### Stored rows
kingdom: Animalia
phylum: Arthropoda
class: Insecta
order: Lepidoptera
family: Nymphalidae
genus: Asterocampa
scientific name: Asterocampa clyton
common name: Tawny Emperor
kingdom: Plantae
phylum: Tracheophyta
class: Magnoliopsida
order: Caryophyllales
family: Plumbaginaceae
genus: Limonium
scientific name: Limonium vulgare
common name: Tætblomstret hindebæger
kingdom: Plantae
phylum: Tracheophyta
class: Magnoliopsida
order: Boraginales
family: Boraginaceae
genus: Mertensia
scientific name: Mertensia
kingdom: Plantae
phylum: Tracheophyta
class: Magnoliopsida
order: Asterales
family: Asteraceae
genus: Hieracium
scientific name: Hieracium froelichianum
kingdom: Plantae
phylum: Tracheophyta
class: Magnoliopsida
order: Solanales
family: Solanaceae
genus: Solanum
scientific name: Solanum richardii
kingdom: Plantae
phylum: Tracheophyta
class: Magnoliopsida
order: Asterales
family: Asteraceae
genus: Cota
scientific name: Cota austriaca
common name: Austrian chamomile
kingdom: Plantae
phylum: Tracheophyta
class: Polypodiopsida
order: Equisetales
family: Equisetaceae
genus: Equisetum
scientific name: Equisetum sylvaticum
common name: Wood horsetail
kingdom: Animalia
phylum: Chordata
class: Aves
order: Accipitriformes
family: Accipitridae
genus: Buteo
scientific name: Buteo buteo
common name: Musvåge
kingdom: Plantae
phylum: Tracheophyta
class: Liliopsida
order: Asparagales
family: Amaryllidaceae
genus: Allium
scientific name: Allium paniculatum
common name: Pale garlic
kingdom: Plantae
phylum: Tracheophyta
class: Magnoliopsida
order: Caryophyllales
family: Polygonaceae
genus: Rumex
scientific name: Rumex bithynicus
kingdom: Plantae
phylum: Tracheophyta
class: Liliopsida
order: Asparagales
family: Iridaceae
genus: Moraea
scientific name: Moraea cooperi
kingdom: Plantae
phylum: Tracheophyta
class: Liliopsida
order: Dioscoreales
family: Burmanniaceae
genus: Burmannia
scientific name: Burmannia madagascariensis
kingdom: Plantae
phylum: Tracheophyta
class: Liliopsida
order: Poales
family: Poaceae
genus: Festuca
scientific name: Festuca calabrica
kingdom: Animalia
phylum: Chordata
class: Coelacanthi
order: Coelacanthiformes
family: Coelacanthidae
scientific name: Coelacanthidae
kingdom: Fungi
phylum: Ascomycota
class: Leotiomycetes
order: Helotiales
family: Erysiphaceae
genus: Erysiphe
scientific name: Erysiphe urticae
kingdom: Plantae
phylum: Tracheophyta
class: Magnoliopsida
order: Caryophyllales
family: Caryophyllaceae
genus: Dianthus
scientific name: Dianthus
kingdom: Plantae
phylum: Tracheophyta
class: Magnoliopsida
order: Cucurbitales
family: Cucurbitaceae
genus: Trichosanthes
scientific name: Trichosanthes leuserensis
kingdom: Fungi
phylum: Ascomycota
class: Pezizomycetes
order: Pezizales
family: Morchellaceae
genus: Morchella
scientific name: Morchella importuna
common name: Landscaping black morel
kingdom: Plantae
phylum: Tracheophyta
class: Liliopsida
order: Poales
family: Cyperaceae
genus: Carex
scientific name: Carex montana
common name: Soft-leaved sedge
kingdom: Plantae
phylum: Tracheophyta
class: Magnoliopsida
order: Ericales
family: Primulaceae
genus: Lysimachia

### Your goal
Return every line of the records above word for word, from the first kingdom line through the last genus line.

### Correct answer
kingdom: Animalia
phylum: Arthropoda
class: Insecta
order: Lepidoptera
family: Nymphalidae
genus: Asterocampa
scientific name: Asterocampa clyton
common name: Tawny Emperor
kingdom: Plantae
phylum: Tracheophyta
class: Magnoliopsida
order: Caryophyllales
family: Plumbaginaceae
genus: Limonium
scientific name: Limonium vulgare
common name: Tætblomstret hindebæger
kingdom: Plantae
phylum: Tracheophyta
class: Magnoliopsida
order: Boraginales
family: Boraginaceae
genus: Mertensia
scientific name: Mertensia
kingdom: Plantae
phylum: Tracheophyta
class: Magnoliopsida
order: Asterales
family: Asteraceae
genus: Hieracium
scientific name: Hieracium froelichianum
kingdom: Plantae
phylum: Tracheophyta
class: Magnoliopsida
order: Solanales
family: Solanaceae
genus: Solanum
scientific name: Solanum richardii
kingdom: Plantae
phylum: Tracheophyta
class: Magnoliopsida
order: Asterales
family: Asteraceae
genus: Cota
scientific name: Cota austriaca
common name: Austrian chamomile
kingdom: Plantae
phylum: Tracheophyta
class: Polypodiopsida
order: Equisetales
family: Equisetaceae
genus: Equisetum
scientific name: Equisetum sylvaticum
common name: Wood horsetail
kingdom: Animalia
phylum: Chordata
class: Aves
order: Accipitriformes
family: Accipitridae
genus: Buteo
scientific name: Buteo buteo
common name: Musvåge
kingdom: Plantae
phylum: Tracheophyta
class: Liliopsida
order: Asparagales
family: Amaryllidaceae
genus: Allium
scientific name: Allium paniculatum
common name: Pale garlic
kingdom: Plantae
phylum: Tracheophyta
class: Magnoliopsida
order: Caryophyllales
family: Polygonaceae
genus: Rumex
scientific name: Rumex bithynicus
kingdom: Plantae
phylum: Tracheophyta
class: Liliopsida
order: Asparagales
family: Iridaceae
genus: Moraea
scientific name: Moraea cooperi
kingdom: Plantae
phylum: Tracheophyta
class: Liliopsida
order: Dioscoreales
family: Burmanniaceae
genus: Burmannia
scientific name: Burmannia madagascariensis
kingdom: Plantae
phylum: Tracheophyta
class: Liliopsida
order: Poales
family: Poaceae
genus: Festuca
scientific name: Festuca calabrica
kingdom: Animalia
phylum: Chordata
class: Coelacanthi
order: Coelacanthiformes
family: Coelacanthidae
scientific name: Coelacanthidae
kingdom: Fungi
phylum: Ascomycota
class: Leotiomycetes
order: Helotiales
family: Erysiphaceae
genus: Erysiphe
scientific name: Erysiphe urticae
kingdom: Plantae
phylum: Tracheophyta
class: Magnoliopsida
order: Caryophyllales
family: Caryophyllaceae
genus: Dianthus
scientific name: Dianthus
kingdom: Plantae
phylum: Tracheophyta
class: Magnoliopsida
order: Cucurbitales
family: Cucurbitaceae
genus: Trichosanthes
scientific name: Trichosanthes leuserensis
kingdom: Fungi
phylum: Ascomycota
class: Pezizomycetes
order: Pezizales
family: Morchellaceae
genus: Morchella
scientific name: Morchella importuna
common name: Landscaping black morel
kingdom: Plantae
phylum: Tracheophyta
class: Liliopsida
order: Poales
family: Cyperaceae
genus: Carex
scientific name: Carex montana
common name: Soft-leaved sedge
kingdom: Plantae
phylum: Tracheophyta
class: Magnoliopsida
order: Ericales
family: Primulaceae
genus: Lysimachia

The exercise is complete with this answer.